Connections to Foundational Principles and Real-World Relevance

  • The balance of water and solute determines cell volume; deviations cause cell swelling or shrinkage with neurologic consequences (especially in hyponatremia/hypernatremia).
  • AVP is a central regulator integrating osmotic and nonosmotic stimuli to maintain circulatory integrity and osmolality; dysregulation causes most sodium disorders.
  • The kidney’s concentrating mechanism demonstrates how the body creates an osmotic gradient in the medulla to reclaim water; transporters like NKCC2, ENaC, AQP2, and urea transporters are key players.

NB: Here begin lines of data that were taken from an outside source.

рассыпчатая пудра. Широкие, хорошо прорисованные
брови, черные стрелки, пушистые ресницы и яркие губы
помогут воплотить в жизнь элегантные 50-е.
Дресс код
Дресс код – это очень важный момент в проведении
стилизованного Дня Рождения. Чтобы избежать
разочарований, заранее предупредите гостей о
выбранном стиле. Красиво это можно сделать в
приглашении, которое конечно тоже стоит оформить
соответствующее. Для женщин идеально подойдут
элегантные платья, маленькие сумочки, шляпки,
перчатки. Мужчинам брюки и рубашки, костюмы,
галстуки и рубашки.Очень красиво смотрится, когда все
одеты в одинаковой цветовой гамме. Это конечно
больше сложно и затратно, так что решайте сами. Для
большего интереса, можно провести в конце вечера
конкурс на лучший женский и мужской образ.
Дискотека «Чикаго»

  • Sodium disorders reflect a combination of water balance, solute handling, and neurohumoral activation (RAAS, AVP, ANP). Treatment must consider volume status, solute availability, and risks of rapid correction (ODS) or potassium shifts.

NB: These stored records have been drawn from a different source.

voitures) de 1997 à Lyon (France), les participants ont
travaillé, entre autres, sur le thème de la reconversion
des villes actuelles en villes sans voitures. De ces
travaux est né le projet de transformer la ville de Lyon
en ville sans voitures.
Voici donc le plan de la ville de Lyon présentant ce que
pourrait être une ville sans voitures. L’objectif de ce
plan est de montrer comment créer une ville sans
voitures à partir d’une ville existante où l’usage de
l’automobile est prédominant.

  • Clinically, SIAD is a major cause of euvolemic hyponatremia, commonly associated with small-cell lung carcinoma and certain CNS/drug etiologies; management includes fluid restriction and vaptans when indicated.
  • Hypernatremia management emphasizes gradual correction to prevent cerebral edema; DI vs primary hypodipsia requires careful diagnostic testing (DDAVP response, copeptin).
  • Potassium disorders illustrate tight coupling between Na+ reabsorption (via ENaC) and K+ secretion (ROMK/BK), and how aldosterone and renal flow influence distal secretion vs reabsorption; disturbances can reflect endocrine disease, medications, or genetic disorders (Liddle’s, SAME, Bartter, Gitelman).

Summary Takeaways

  • Osmolality and tonicity govern water movement; AVP adjusts water reabsorption to maintain 0.6–1.0 nA? (conceptual) osmolality within the narrow range.
  • Hyponatremia typologies (hypovolemic/euvolemic/hypervolemic) require careful assessment of volume status, urine Na+, and urine osmolality to identify etiology and guide therapy; avoid rapid correction to prevent ODS.
  • Hypernatremia results from water deficit (often with concomitant electrolyte loss) or Na+ gain; gradual correction is essential; DI testing (DDAVP, copeptin) helps differentiate central vs nephrogenic DI.
  • Potassium balance is governed by distal Na+ delivery, ENaC activity, and aldosterone; both hypo- and hyperkalemia have multiple etiologies and can be life-threatening; rapid, staged management is critical (calcium for cardiac safety, redistribution with insulin/glucose and beta-agonists, and removal with binders/diuretics/dialysis).